34a. R7C3 = 2 -->> R8C6 = 2 -->> no 2 in N9
34b. R7C3 = 3 -->> R8C6 = 3 -->> no 3 in N9

[Nasenbaer]

35. N478 : 17(4) : {2357} not possible

36. N47 : 26(5) : 14{579|678} blocked by r7c3

[Para]

i saw you edited 10b. Ed but it is ok now. So let's eliminate the 2 from R7C6 now.

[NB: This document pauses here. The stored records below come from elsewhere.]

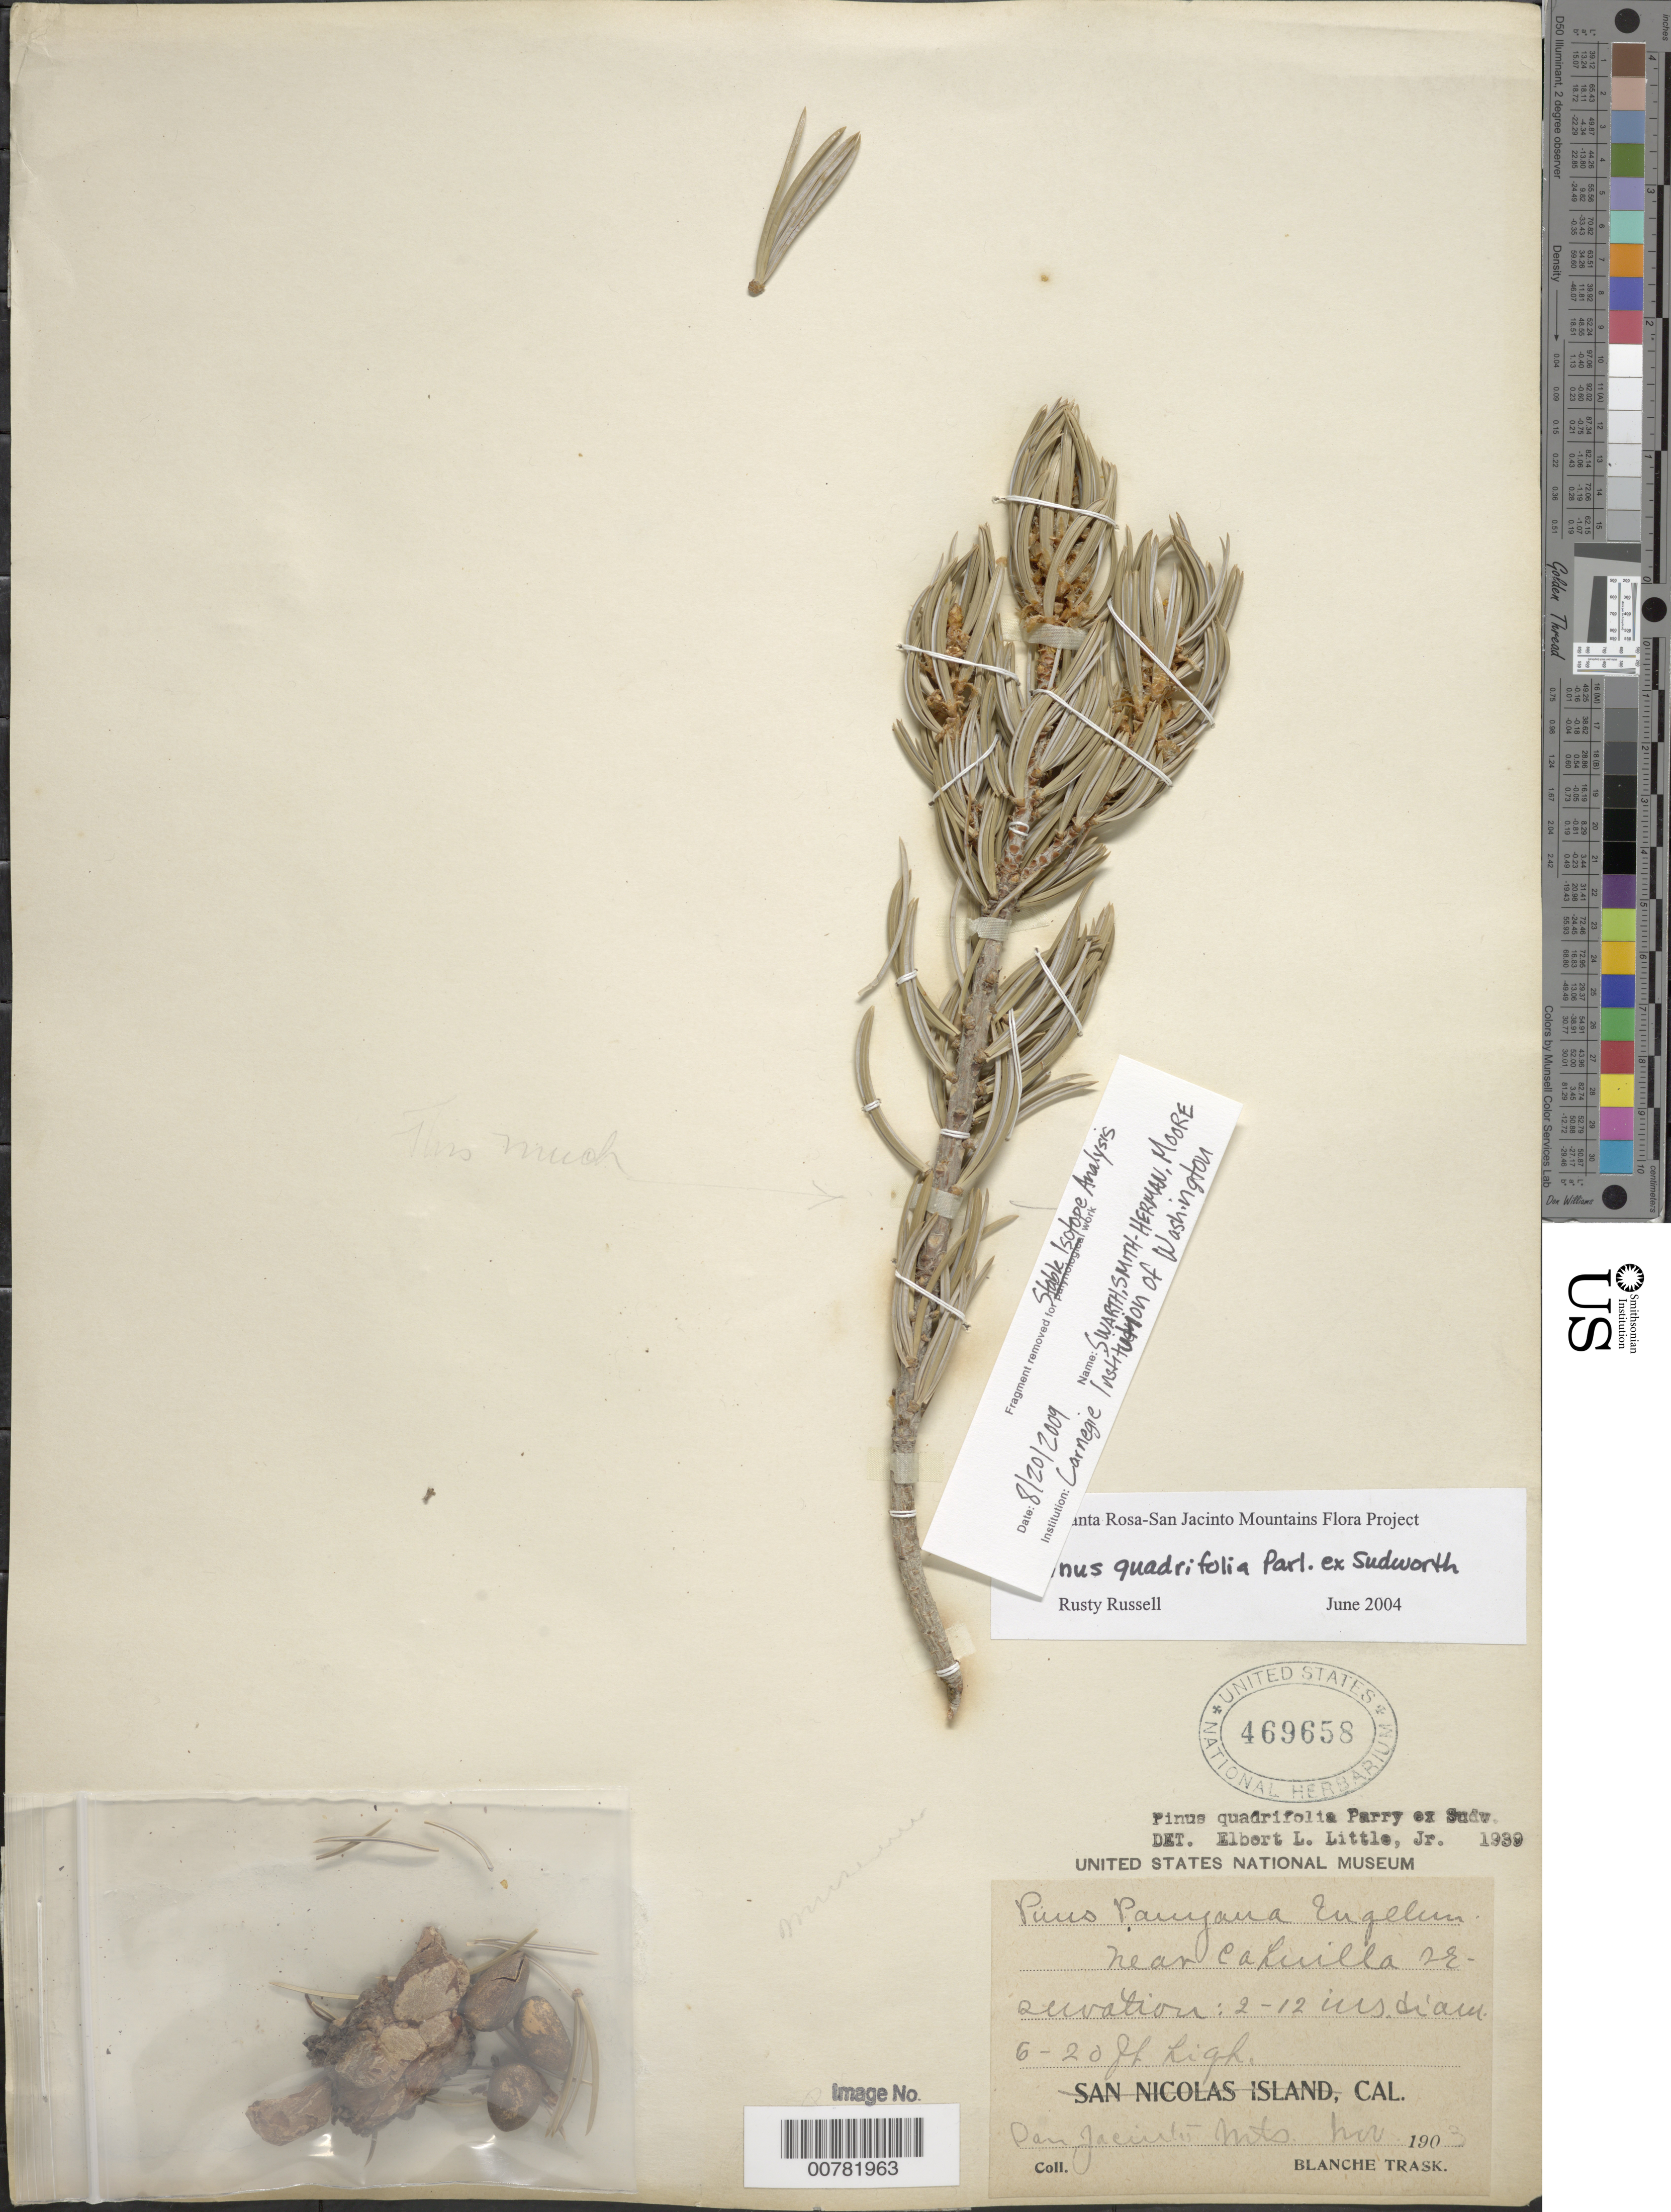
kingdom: Plantae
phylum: Tracheophyta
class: Pinopsida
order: Pinales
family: Pinaceae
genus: Pinus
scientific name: Pinus quadrifolia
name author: Parl. ex Sudw.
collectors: B. Trask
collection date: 1903-11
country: United States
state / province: California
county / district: Riverside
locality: San Jacinto Mts.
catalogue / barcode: US 469658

37. {12} required in both 26(5)n47 and 17(4)n478 are locked in r7c234 or r8c4 -> no 2 r7c56

38. 19(3) in N78: no {568}: {56}[8] and {58}[6] both clash with 14(2) N7
38a. no 5 in R9C23

39. 26(5) N47: no {23489}: no options left for 19(3) N78

[Nasenbaer]

40. 45 on c1234 (from step 16) : no 6 in r4c4

41. no 2 in r4c56
41a. from step 27 : 45 on r1234 : r4c4569 = 25(4) = {2689} places 2 in r4c4, nowhere else possible

42. no 2 in r9c7
42a. r9c7 = 2 -> r7c2 = 2 -> r8c3 = 2, 2 locked in 18(5) in N3 -> no place for 2 in r4

[Para]

43. Hidden Killer Pair {34} in 26(5) N47 and 18(3) in N14 for C1.
Both need 1 of {34} in C1 and can't contain both.
43a. 18(3): no {567}

[Para]

44. 26(5) can't be {13589}
44a. 26(5) = {13589} -->> R9C3 = 2 -->> R9C2 = {89}
44b. 26(5) then needs 1 of {89} in N7, 14(2)N7 needs 1 of {89} in N7 and R9C2 needs one of {89} in N7: contradiction.